Our aim was to isolate and characterize the PIK3CA hotspots mutations in patient's matched EpCAMlow/negative and EpCAMhigh-CTCs in metastatic breast cancer.
First, we developed a robust enrichment-isolation workflow by combining the CellSearch®, the size-selective Parsortix™ and the CellCelector™ micromanipulator. Then, 58 blood samples were processed as mentioned. Enriched cells were stained for nuclei, cytokeratin, EpCAM and CD45, detected by fluorescence microscopy and isolated. Genomic DNA was amplified (WGA). One high quality WGA product of an EpCAMlow-cell was used for array-based comparative genomic hybridization (aCGH) to confirm its malignant origin. All WGAs exhibiting phosphatidylinositol 3-kinase catalytic subunit alpha (PIK3CA) exons 9 and 20 amplicons were subsequently Sanger sequenced.

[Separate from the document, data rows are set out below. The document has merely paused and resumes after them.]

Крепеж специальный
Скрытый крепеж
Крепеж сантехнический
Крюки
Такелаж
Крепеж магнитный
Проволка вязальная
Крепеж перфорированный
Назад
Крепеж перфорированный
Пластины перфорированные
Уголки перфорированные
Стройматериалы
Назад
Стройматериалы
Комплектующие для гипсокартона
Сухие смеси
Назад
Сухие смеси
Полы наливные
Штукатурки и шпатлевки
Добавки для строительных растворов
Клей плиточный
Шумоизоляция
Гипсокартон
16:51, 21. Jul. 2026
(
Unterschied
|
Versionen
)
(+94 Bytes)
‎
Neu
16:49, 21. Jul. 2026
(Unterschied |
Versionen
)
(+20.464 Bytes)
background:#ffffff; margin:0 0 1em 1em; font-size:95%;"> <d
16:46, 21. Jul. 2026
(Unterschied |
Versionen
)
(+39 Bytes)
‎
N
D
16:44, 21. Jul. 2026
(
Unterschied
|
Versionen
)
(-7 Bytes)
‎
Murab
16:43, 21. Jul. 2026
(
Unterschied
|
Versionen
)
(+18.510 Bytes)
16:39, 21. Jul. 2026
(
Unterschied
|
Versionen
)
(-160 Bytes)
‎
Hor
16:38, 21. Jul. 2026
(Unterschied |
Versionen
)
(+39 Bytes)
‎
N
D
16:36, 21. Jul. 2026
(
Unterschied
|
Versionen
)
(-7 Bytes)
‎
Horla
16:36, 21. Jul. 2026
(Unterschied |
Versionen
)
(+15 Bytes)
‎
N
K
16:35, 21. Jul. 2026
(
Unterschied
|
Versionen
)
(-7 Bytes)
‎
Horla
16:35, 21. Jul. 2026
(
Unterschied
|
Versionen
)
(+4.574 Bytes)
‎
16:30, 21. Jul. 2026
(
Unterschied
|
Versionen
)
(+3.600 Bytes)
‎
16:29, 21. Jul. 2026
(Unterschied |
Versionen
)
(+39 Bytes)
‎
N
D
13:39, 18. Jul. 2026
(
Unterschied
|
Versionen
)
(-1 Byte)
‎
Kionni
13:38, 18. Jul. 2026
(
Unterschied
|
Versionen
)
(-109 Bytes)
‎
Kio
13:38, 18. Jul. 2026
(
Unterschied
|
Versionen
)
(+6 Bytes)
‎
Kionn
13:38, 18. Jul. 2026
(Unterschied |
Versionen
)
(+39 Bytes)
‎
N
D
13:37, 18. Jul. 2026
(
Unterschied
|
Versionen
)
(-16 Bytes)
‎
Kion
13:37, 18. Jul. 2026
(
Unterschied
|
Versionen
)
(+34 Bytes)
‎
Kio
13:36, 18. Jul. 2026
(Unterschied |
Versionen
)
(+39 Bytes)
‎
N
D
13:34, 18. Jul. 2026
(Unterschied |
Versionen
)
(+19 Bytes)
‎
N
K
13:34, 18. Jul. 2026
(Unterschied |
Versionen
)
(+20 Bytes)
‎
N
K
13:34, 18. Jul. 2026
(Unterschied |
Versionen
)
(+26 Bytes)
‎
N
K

We detected both EpCAMlow/negative and EpCAMhigh-cells in 55% of blood samples without any correlation in positivity rate. High genomic integrity was observed in 16% of 145 EpCAMlow/negative-cells vs. 59% of 107 EpCAMhigh-cells from 13 patients. The aCGH profile exhibited several genomic aberrations providing hinds of malignancy for the EpCAMlow/negative subgroup. CTCs harboring the mutated and the wildtype PIK3CA were detected in 4/10 patients. Two of them showed mutations in the EpCAMhigh subgroup only, one in the EpCAMlow/negative subgroup only and one in both CTCs subgroups.
Concluding, our workflow is suitable to isolate the EpCAMlow/negative-CTCs and to show, for the first time, the heterogeneous PIK3CA status within patient's matched EpCAMlow/negative and EpCAMhigh-CTCs.